+++ Provided records +++

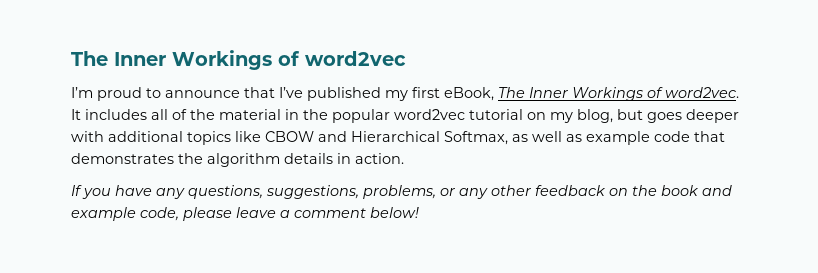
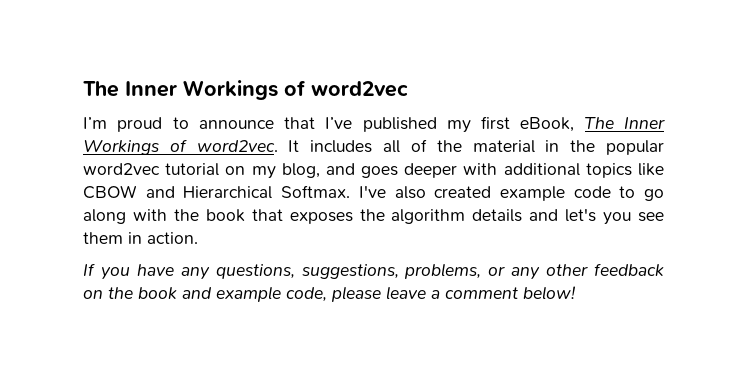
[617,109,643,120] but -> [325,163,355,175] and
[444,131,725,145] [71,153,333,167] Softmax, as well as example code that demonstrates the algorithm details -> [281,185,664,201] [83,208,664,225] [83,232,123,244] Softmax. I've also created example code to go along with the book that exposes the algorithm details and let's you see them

+++
+++ Provided records +++

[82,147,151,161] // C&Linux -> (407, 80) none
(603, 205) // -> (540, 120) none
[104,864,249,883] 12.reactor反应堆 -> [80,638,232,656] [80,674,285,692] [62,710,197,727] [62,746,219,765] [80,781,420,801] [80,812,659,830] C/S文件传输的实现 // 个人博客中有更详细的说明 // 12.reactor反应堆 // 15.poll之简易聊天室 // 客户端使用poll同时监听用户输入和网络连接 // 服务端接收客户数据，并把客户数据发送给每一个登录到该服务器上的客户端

+++

Problem requirements
Print only what lies in the material above starting at the line with "(603, 205) // -> (540, 120) none" and ending at the line with "[104,864,249,883] 12.reactor反应堆 ->", every line exactly as given.

Answer box
(603, 205) // -> (540, 120) none
[104,864,249,883] 12.reactor反应堆 -> [80,638,232,656] [80,674,285,692] [62,710,197,727] [62,746,219,765] [80,781,420,801] [80,812,659,830] C/S文件传输的实现 // 个人博客中有更详细的说明 // 12.reactor反应堆 // 15.poll之简易聊天室 // 客户端使用poll同时监听用户输入和网络连接 // 服务端接收客户数据，并把客户数据发送给每一个登录到该服务器上的客户端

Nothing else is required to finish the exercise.